The cos x curve depicts the rates of change of the sin x curve

If changes in daylight hours etch a sine curve into the galaxy, high school mathematics tells us that changes to these changes is a cosine curve. This is represented as f’(x)sin x = cos x. But the rate of change of the cosine graph is an inverse sine curve (-sin x). There is a technical term for this. The rate of change of acceleration is called “jerk” -a term which is almost certain to confuse any intuitive sense we have of what is going on in the passage of the seasons. Because all derivatives of the sin curve are oscillate with the same amplitude and frequency as the original curve, the only difference we should expect is phasic. But can we experience this?

I think we can. In fact, I have already alluded to it above. Between March 10th and March 26th, days get longer by 4 minutes and 40 seconds every day. This approximation hid the fact that the rate of change at which days were getting longer was itself changing extremely slowly. Days are getting longer more quickly, but longer more quickly more slowly. Compare this to the difference between December 23rd and 24th last year. On December 23rd there was 9 seconds more light than the 22nd. On December 24th, there was 17 seconds more light than on the 23rd. The rate of change in March is almost constant even though it is dramatic. The rate of change is in rapid flux in December even though it is imperceptible. There is a lull at the equinoxes too, but unlike the lull during the solstices, it is a lull where we stop feeling the days accelerating. For a week or so, they just seem to be in an almost steady acceleration.

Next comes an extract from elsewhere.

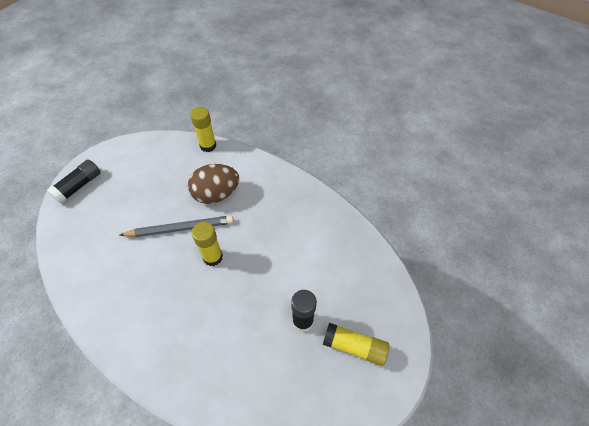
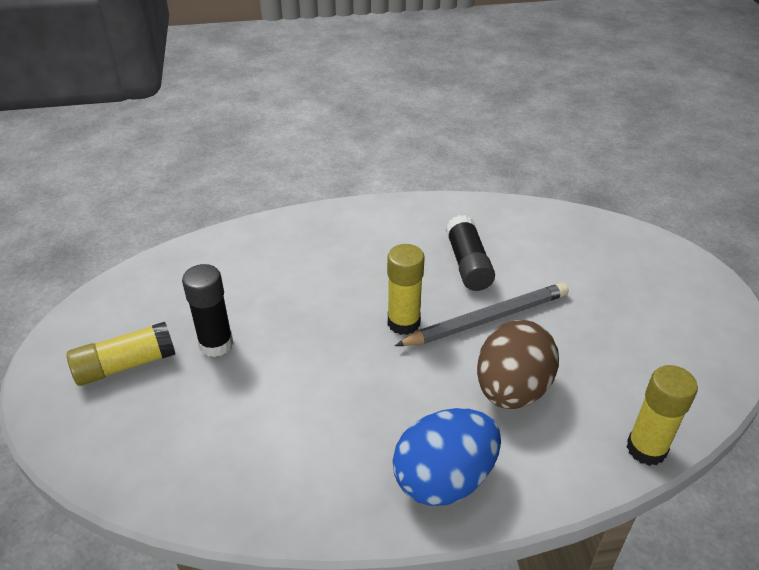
camera: 135 degrees right, 15 degrees down
black glue stick [47,159,101,204] -> black glue stick moved to [446,215,495,291]
grey pencil [120,216,234,237] -> grey pencil turned 150 degrees counterclockwise [395,283,569,346]
none -> blue egg [393,408,501,506]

I believe this is the end of what can be perceived (and this only with some difficulty). Who knows what if further derivatives are picked up on and responded to by other creatures? But the mathematics suggest that the extent to which life and death are intertwined in the seasons goes well beyond what has so far been suggested. The derivative of -sin x is -cos x, and the derivative of -cos x is sin x. After four derivatives, we return full circle. Although this cannot be felt or witnessed, it suggests something very powerful and subtle. Superficially, it evokes the four seasons that are themselves also indications of cyclicity. But the more luminous point is that with sin curves there are an infinite number of rates of rates of change, each an oscillating wave. There is no end in sight. In March, the rate in which the rate of change in daylight is changing, is itself changing too, this rate too is changing, and so on ad infinitum. Wrapped into the dynamics of the sine curve is an infinitely intricate conjoinment of slowing downs and speeding ups. Every inflection point is a turning point governed by a new inflection point.

The fourth derivative of sin x is sin x

The solstices and the equinoxes are all moments where solar expansion and withdrawal switch hands, one birthing process now dying, but within that dying another birth. This reveals in the most acute way a concrete and infinite dialectical contradiction.